Charles Darwin o herói da racionalidade, há 150 anos ao tirar o Homem do centro da Criação Divina, abriu caminhos para a Ciência moderna com a sua teoria  Evolução da Espécie.

  • O que Darwin descobriu? Darwin descobriu que todos os seres vivos, do mais sábio dos homens ao bacilo unicelular, podem ter sua linhagem ancestral traçada até o começo da vida sobre a terra.
  • Porque isso foi tão explosivo no tempo de Darwin e porque ainda causa tanta polêmica?  Antes de Darwin, a Ciência se retorcia em torno da crença religiosa segundo a qual, todos os seres vivos tinham sido criados por Deus, cabendo aos Homens apenas dar-lhes nomes. Nenhum cientista teve, antes de Darwin, argumentos e coragem intelectual de se opor à idéia religiosa da Criação. As descobertas eram pateticamente adaptadas ao dogma religioso. Darwin quebrou esse paradigma e chocou-se de frente com a hierarquia religiosa protestante e católica. Ele o fez de maneira serena, mas irrefutável, colocando de pé uma doutrina que se assenta sobre cinco pontos:
  •  
  • 1 EVOLUÇÃO O mundo vivo não foi criado e nem se recicla perpetuamente. Os organismos estão em um lento, mas contínuo processo de mutação.
  • 2 - O ANCESTRAL COMUM – Todo  grupo de organismo  descende de um ancestral comum. Os homens e os macacos atuais, por exemplo, divergiram de um mesmo ancestral a cerca de quatro milhões de anos. Todos os seres vivos, em ultima instância, descendem de uma simples e primitiva forma de vida – a chamada “ameba original”.
  • 3 - MULTIPLICAÇÕES  DAS ESPÉCIES – As espécies vivas tendem-se a se diferenciar com a passagem das eras. Darwin desenhou a primeira árvore da vida em que espécies tronco, vão dando origem a outras que saem do veio principal como galho.
  • 4 - GRADUALISMO – As populações se diferenciam gradualmente, de geração em geração, até que a espécie que seguiu  por um galho da árvore da vida, não mais pertença à mesma espécie do tronco e sim de outros galhos.
  • 5 - SELEÇÃO NATURAL  - É a teoria essencial do darwinismo.
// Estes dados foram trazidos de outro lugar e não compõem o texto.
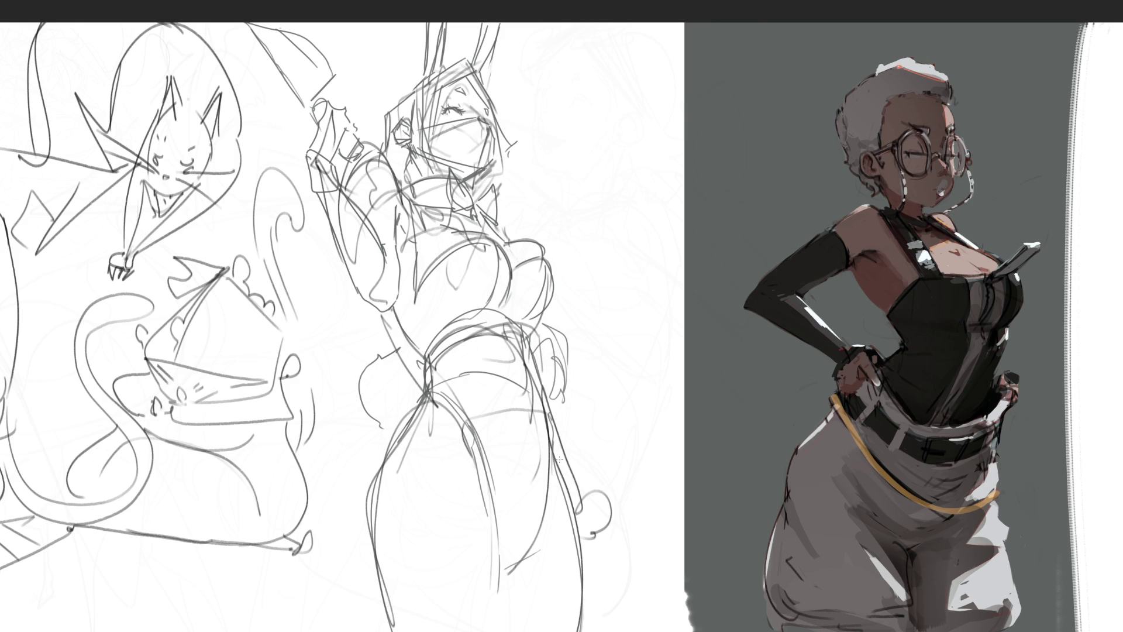
key("ctrl+z")
key("ctrl+z")
key("ctrl+z")
- Sketch a lowered arm along the right hip with a hand gripping a long object
mouse_move(539, 331)
left_mouse_down()
mouse_move(580, 469)
mouse_move(583, 429)
mouse_move(592, 528)
left_mouse_up()
mouse_move(590, 490)
left_mouse_down()
mouse_move(597, 533)
mouse_move(621, 514)
mouse_move(585, 545)
mouse_move(620, 492)
mouse_move(684, 436)
left_mouse_up()
left_click_drag(685, 500, 617, 509)
left_click_drag(619, 508, 643, 529)
left_click_drag(618, 486, 636, 519)
left_click_drag(643, 527, 685, 494)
Ela se baseia no fato de que os seres vivos sofrem mutações genéricas e podem passá-las a seus descendentes. Cada nova geração tem a sua herança genética colocada à prova pelas condições ambientais em que vive. A evolução é oportunista e randômica. O que é isso? 

 

  •  Primeiro - o processo evolutivo seleciona (ou seja, mantém vivo e com mais chance de passar adiante seus gens), os animais e plantas cujas mutações são mais favorecidas pelo ambiente em que são obrigadas a viver.
  • Segundo - as mutações ocorrem ao acaso e não com o objetivo de melhorar as chances de sobrevivência de quem as sofre. Um exemplo simples: os peixes primitivos não podiam tirar o oxigênio diretamente da água. Alguns passaram por mutações que os dotaram dessa capacidade e se adaptaram melhor à vida aquática e hoje dominam mares lagos e rios. (Revista VEJA nº 18 - 9 de maio de 2007).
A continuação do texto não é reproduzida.